Bones Found on Quebec Beach Traced to Irish Immigrants Fleeing the Potato Famine

The victims died when a ship transporting them to Canada was wrecked offshore of Cap-des-Rosiers beach

Cap-Des-Rosiers
In 1847, all but 48 Irish immigrant passengers fleeing famine aboard the ship known as the Carricks drowned offshore from Cap-des-Rosiers. Getty Images

In 2011, a grim discovery was made on a beach in Cap-des-Rosiers, Quebec: the bones of three children, which appeared to have been dredged up by a storm. Then, in 2016, remains from another 18 people were found. After years of investigation, reports Morgan Lowrie of the Canadian Press, Canada’s national parks agency has confirmed what locals have long suspected—that these bones belonged to immigrants who met a terrible fate while trying to escape Ireland’s 19th-century potato famine.

More than a million people died during the devastating crop failure that spanned from 1845 to 1849, and hundreds of thousands of Irish citizens fled to North America in search of relief. Because passage to Canada was cheaper than the voyage to the United States, the country received “some of the most destitute and bereft Irish,” according to Library and Archives Canada. Most of the ships carrying immigrants headed to the port of Quebec—but one, known as the Carricks ship, never made it.

In 1847, the vessel set off from Sligo in northwest Ireland, packed with 180 people. Michael E. Miller of the Washington Post reports that they were farmers, who had worked in the fields of Henry John Temple—the future prime minister of Britain—until the famine had destroyed their livelihood. After a month-long journey, just as the ship was approaching Cap-des-Rosiers, a storm hit and all but 48 passengers drowned.

“The dead—weakened by cold, hunger and exhaustion—were said to be strewn along the beach the following day, then buried, anonymously, in a common grave nearby,” wrote Ingrid Peritz of the Globe and Mail in 2011.

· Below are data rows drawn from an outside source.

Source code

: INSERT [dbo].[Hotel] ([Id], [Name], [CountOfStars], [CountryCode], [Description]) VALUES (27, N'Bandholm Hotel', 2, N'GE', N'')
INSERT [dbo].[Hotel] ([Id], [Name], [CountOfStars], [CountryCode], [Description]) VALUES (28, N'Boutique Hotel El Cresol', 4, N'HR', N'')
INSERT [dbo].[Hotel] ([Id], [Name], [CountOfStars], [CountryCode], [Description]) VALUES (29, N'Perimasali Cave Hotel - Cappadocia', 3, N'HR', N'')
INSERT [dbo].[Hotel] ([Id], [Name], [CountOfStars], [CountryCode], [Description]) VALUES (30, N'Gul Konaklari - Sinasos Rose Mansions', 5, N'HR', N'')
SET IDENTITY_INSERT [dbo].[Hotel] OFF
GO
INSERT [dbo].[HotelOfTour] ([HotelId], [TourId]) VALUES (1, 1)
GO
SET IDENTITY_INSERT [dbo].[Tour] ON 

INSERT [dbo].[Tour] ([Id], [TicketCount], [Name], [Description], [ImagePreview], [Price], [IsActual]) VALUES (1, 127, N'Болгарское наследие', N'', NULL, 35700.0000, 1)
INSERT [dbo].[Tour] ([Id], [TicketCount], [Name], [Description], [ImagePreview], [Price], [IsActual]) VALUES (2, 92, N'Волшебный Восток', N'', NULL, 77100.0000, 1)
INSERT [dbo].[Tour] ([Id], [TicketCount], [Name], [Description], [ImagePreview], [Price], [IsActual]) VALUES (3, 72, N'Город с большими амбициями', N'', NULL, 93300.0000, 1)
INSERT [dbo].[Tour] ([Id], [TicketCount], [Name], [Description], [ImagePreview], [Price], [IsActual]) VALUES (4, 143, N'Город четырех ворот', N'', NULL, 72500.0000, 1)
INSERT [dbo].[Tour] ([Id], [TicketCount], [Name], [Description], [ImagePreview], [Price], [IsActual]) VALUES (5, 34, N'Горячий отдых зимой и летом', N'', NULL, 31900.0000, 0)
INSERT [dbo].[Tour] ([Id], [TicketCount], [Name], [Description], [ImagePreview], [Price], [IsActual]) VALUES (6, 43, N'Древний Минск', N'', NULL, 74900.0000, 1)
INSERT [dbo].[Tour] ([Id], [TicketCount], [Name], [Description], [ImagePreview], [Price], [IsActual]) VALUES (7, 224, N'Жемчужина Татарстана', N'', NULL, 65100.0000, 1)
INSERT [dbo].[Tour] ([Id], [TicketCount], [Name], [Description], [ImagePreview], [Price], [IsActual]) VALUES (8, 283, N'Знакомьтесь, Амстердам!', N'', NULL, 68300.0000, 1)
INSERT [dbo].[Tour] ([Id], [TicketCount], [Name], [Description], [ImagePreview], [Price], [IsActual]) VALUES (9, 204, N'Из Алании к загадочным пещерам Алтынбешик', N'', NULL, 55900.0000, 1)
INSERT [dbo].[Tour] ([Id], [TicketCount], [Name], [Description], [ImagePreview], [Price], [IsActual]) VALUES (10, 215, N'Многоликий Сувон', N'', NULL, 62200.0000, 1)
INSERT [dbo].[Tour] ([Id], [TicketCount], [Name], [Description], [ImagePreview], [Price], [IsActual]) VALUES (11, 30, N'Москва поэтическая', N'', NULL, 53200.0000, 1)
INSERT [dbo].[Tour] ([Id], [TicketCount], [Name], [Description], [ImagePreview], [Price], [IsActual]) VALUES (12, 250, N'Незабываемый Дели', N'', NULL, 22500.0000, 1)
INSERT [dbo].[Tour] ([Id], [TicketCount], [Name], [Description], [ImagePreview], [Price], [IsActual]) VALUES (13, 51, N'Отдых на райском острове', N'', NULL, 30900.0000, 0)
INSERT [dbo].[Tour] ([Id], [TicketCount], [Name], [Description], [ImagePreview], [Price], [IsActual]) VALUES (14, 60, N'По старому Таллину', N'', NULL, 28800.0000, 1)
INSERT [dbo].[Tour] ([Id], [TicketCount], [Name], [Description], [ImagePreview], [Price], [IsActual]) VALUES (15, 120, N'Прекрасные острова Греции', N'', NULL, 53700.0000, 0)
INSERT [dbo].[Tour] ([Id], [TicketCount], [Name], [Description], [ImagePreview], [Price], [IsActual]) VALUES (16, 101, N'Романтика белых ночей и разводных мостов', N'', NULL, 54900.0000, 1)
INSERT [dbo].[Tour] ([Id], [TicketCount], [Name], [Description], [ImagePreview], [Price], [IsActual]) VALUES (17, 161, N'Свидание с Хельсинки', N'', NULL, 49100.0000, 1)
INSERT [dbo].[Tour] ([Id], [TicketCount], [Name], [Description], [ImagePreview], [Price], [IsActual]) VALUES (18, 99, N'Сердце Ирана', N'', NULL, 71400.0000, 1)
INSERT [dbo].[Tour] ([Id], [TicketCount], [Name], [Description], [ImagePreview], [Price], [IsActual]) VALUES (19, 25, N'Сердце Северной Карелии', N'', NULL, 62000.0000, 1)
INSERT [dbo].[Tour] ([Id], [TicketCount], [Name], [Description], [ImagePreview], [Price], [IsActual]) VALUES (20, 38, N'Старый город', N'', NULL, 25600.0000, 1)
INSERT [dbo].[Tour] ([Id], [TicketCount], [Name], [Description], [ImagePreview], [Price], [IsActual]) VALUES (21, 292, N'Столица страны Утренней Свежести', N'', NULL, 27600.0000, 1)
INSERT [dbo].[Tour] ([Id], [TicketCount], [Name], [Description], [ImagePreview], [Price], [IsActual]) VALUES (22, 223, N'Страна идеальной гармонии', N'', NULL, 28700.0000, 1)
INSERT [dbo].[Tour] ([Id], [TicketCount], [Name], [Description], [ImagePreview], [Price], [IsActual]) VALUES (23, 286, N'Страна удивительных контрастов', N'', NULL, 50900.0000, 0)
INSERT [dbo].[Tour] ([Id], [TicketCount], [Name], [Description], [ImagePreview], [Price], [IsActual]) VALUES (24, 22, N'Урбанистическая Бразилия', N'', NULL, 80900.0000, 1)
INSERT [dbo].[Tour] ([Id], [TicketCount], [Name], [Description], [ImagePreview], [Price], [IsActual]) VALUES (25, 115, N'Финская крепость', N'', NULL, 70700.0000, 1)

But confirming that the remains in fact belonged to the Carricks dead was no simple task. Buried in a stony beach for more than 160 years, the bones that surfaced in 2011 were highly fragile—“melted, nearly,” Isabelle Ribot, a bio-archaeologist at the University of Montreal, tells Miller. Extracting DNA proved impossible, but there were signs that the remains had come from children suffering from malnutrition; a curve in one bone, for instance, showed indications of rickets, which is caused by prolonged vitamin D deficiency.

The discovery of 18 more sets of remains in 2016 offered further evidence that matched oral accounts of the shipwreck. For one, the dead had not been buried in coffins, but in a mass grave. The bones belonged to people of varying ages—there were nine adults, three adolescents and six children—suggesting that a cataclysmic event had caused their demise. And once again, there were signs of malnutrition in the skeletons.

Some of the sets of remains uncovered in 2016 were sufficiently well preserved to undergo chemical testing, which helped scientists determine that the individuals had been eating diets that were low in protein and high in potatoes, pointing to a rural population that would have been typical of Ireland at the time, according to Spencer Van Dyk of the CBC.

Now that scientists are confident in the identification of the remains, the bones will be buried near a memorial to the shipwreck on the Cap-des-Rosiers beach, erected in 1990 in honor of the victims.

“Knowing the context and knowing there are descendants of the people who survived, it is very emotional and very sensitive,” Ribot tells Van Dyk. “We are very blessed to have been able to analyze [the remains] and extract as much information as we can.”